The pre-requisites for the course includes the undergraduate Algorithms course (COMP_SCI 336 or equivalent) and COMP_SCI 212 or equivalent. Some familiarity with linear algebra is useful, but not necessary strictly.

Description

This is an introductory graduate level course on Algorithms that will give broad exposure to recent advances in algorithms, yet cover the fundamental techniques needed to understand the recent advances in algorithms research. At the end of the course, students will be able to read and understand research papers in most recent areas of algorithms research.
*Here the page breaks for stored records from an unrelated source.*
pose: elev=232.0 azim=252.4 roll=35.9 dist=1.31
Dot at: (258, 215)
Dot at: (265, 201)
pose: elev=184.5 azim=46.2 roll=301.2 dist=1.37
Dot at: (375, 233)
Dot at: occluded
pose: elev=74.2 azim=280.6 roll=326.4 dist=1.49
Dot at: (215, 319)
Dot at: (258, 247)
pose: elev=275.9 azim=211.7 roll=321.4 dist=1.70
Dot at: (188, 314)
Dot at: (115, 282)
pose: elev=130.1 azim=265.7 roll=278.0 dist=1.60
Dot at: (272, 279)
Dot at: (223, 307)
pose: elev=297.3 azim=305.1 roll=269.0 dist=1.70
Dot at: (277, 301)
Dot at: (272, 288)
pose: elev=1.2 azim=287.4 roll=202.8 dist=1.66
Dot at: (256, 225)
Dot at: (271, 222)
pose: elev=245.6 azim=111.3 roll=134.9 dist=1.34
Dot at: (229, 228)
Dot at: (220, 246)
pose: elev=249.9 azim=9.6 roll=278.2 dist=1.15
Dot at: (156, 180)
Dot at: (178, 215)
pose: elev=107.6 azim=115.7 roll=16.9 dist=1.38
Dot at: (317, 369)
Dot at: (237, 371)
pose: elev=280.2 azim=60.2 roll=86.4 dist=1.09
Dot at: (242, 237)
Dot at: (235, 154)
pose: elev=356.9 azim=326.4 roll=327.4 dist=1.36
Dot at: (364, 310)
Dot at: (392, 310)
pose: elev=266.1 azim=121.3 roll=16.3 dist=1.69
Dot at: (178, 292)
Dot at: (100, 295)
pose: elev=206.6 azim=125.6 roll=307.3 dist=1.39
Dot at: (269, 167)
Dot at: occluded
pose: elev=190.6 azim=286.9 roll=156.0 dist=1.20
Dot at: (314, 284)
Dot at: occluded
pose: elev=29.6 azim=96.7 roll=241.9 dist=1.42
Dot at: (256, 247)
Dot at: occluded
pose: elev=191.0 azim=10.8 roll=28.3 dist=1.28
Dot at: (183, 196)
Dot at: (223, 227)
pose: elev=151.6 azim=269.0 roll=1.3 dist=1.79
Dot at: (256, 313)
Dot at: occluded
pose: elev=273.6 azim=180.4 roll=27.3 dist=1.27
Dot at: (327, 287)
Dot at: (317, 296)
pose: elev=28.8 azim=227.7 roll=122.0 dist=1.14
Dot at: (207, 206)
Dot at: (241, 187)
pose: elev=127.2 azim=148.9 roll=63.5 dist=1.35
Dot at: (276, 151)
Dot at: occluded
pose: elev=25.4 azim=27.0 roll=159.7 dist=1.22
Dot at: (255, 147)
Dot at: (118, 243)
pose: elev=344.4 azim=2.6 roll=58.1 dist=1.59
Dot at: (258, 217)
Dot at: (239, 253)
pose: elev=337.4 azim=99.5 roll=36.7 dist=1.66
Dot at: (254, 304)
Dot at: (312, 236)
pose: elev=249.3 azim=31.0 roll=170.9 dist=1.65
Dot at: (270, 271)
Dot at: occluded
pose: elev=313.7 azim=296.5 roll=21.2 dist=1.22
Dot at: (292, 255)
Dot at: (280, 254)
INSTRUCTOR: Prof. Konstantin Makarychev or Prof. Aravindan Vijayaraghavan

A TENTATIVE LIST OF TOPICS IS GIVEN BELOW:

  1. Concentration bounds / Large deviations, Chernoff bounds.
  2. Hashing, balls and bins, power of two choices.
  3. Probabilistic method, random graphs, average-case analysis.
  4. Linear programming (review) , LP Duality.
  5. Ellipsoid Algorithm, convex programming.
  6. Approximation algorithms, randomized rounding.
  7. Eigenvalues, eigenvectors, random walks, expanders.
  8. Dimension reduction (Johnson-Lindenstrauss), PCA/ SVD, Clustering in high dimensions.
  9. Semi-definite programming, use in approximation algorithms.
  10. Metric Embeddings, Locality Sensitive Hashing.
  11. Competitive Analysis, Online algorithms
  12. PAC  learning, VC theory.
  13. Multiplicative weights, applications (online learning, zero-sum games).